PROBLEM TO SOLVE
Return, word for word, only the lines of the data below that lie between the line with "Yeni Zelanda’nın Christchurch" and the line with "হেদায়াত দু’ প্রকার।", those two lines included.

+++ TASK MATERIAL +++

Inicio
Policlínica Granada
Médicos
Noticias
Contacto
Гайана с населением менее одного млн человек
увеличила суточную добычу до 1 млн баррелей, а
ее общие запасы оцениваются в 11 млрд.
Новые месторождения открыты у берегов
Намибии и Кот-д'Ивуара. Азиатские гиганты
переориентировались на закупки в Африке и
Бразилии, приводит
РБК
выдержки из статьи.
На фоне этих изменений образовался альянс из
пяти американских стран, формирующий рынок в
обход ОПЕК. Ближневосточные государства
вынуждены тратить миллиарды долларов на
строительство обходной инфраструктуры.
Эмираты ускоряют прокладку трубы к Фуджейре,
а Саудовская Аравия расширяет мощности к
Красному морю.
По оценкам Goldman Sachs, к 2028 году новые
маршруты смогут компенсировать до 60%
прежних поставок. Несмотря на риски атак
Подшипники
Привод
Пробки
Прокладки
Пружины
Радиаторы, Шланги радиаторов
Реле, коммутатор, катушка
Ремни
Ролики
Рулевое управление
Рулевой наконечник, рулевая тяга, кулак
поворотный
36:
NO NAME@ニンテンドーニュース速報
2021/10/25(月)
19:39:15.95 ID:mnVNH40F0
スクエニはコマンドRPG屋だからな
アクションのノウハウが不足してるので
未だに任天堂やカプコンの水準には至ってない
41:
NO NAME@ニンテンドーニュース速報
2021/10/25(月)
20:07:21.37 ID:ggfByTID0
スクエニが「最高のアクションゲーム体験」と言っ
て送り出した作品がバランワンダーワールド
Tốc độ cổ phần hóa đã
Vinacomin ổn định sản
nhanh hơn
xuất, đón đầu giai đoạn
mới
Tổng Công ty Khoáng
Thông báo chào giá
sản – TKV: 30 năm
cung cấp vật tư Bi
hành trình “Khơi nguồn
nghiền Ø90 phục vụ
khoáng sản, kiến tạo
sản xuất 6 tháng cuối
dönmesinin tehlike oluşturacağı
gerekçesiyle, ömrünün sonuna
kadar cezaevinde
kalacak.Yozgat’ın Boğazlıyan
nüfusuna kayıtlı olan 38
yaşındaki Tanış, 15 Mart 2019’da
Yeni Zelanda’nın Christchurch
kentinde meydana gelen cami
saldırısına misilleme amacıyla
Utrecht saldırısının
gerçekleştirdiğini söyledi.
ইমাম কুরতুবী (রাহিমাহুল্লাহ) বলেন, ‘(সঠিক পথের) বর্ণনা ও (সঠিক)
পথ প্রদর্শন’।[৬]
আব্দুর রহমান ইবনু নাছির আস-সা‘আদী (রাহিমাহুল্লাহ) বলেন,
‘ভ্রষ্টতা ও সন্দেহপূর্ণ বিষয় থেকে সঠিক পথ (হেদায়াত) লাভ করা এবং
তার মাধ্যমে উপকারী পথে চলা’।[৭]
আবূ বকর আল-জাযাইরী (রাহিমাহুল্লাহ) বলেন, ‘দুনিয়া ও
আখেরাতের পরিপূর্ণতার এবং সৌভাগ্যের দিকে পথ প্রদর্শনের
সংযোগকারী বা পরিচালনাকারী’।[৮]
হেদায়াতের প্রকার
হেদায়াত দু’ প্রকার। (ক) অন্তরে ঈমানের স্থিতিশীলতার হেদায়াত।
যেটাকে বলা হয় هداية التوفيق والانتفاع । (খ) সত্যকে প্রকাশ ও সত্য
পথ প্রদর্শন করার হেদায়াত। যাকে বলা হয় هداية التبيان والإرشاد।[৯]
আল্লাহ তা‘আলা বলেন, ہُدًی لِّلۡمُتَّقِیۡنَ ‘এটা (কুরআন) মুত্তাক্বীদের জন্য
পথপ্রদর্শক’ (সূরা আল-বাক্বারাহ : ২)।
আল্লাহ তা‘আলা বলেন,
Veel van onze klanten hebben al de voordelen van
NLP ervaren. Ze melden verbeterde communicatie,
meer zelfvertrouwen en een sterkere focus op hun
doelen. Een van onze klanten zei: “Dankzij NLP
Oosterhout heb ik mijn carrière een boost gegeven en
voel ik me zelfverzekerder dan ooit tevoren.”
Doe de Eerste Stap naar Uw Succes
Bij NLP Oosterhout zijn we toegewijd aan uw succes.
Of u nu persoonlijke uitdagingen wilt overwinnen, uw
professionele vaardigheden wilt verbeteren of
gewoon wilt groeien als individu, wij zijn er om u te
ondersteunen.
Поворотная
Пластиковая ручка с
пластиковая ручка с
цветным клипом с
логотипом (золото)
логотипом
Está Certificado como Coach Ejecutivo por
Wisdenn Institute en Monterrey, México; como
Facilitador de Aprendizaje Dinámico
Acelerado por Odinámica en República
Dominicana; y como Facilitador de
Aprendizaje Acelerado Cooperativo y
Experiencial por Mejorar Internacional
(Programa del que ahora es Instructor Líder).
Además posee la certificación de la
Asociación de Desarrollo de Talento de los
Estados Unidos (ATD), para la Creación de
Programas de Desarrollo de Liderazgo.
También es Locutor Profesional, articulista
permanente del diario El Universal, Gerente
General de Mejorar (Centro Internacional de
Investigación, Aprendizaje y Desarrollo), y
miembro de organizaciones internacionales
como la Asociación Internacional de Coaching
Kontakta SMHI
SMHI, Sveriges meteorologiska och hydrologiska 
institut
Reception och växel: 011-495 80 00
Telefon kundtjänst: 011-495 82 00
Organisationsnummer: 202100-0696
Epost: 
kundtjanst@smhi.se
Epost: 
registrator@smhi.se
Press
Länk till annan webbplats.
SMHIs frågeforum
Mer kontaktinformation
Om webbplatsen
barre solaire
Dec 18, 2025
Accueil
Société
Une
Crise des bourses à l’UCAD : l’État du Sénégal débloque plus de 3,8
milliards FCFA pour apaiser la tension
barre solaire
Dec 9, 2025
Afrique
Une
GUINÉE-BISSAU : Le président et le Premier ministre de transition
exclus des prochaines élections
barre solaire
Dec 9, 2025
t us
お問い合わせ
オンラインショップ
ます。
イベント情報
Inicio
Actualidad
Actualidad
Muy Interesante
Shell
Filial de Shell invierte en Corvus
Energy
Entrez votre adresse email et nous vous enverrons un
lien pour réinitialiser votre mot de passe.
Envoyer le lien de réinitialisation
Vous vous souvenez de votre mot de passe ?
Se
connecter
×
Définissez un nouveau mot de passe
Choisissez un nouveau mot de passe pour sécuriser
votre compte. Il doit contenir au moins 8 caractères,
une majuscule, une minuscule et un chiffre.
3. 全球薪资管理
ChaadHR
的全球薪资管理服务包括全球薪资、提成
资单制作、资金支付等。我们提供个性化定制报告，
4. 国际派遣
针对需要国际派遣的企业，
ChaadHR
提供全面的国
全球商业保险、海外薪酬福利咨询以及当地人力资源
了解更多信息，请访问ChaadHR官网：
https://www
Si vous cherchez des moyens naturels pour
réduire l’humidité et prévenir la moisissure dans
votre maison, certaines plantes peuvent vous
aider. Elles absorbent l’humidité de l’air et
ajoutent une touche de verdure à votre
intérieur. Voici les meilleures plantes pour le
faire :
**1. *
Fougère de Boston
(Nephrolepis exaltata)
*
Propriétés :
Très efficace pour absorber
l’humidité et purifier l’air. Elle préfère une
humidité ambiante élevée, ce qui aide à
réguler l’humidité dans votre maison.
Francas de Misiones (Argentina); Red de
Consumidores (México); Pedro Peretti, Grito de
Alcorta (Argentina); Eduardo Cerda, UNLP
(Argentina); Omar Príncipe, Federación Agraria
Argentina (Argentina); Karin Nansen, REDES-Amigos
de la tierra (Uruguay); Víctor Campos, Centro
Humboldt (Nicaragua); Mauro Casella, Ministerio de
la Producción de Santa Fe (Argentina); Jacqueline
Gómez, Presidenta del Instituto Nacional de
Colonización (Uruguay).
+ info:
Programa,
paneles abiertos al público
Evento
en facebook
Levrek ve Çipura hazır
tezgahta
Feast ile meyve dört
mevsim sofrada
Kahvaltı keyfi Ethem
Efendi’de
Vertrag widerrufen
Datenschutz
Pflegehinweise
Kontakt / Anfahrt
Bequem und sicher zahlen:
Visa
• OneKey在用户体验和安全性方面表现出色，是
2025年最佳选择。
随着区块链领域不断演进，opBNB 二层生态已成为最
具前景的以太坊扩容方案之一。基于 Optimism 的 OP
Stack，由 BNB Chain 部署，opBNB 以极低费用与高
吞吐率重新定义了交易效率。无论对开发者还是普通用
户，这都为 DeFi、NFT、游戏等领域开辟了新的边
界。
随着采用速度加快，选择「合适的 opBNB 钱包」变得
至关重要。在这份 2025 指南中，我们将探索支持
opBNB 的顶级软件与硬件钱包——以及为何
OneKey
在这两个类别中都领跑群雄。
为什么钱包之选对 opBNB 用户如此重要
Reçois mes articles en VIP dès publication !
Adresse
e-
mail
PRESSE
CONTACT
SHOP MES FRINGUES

+++

RESPONSE TO THE TASK
Yeni Zelanda’nın Christchurch
kentinde meydana gelen cami
saldırısına misilleme amacıyla
Utrecht saldırısının
gerçekleştirdiğini söyledi.
ইমাম কুরতুবী (রাহিমাহুল্লাহ) বলেন, ‘(সঠিক পথের) বর্ণনা ও (সঠিক)
পথ প্রদর্শন’।[৬]
আব্দুর রহমান ইবনু নাছির আস-সা‘আদী (রাহিমাহুল্লাহ) বলেন,
‘ভ্রষ্টতা ও সন্দেহপূর্ণ বিষয় থেকে সঠিক পথ (হেদায়াত) লাভ করা এবং
তার মাধ্যমে উপকারী পথে চলা’।[৭]
আবূ বকর আল-জাযাইরী (রাহিমাহুল্লাহ) বলেন, ‘দুনিয়া ও
আখেরাতের পরিপূর্ণতার এবং সৌভাগ্যের দিকে পথ প্রদর্শনের
সংযোগকারী বা পরিচালনাকারী’।[৮]
হেদায়াতের প্রকার
হেদায়াত দু’ প্রকার। (ক) অন্তরে ঈমানের স্থিতিশীলতার হেদায়াত।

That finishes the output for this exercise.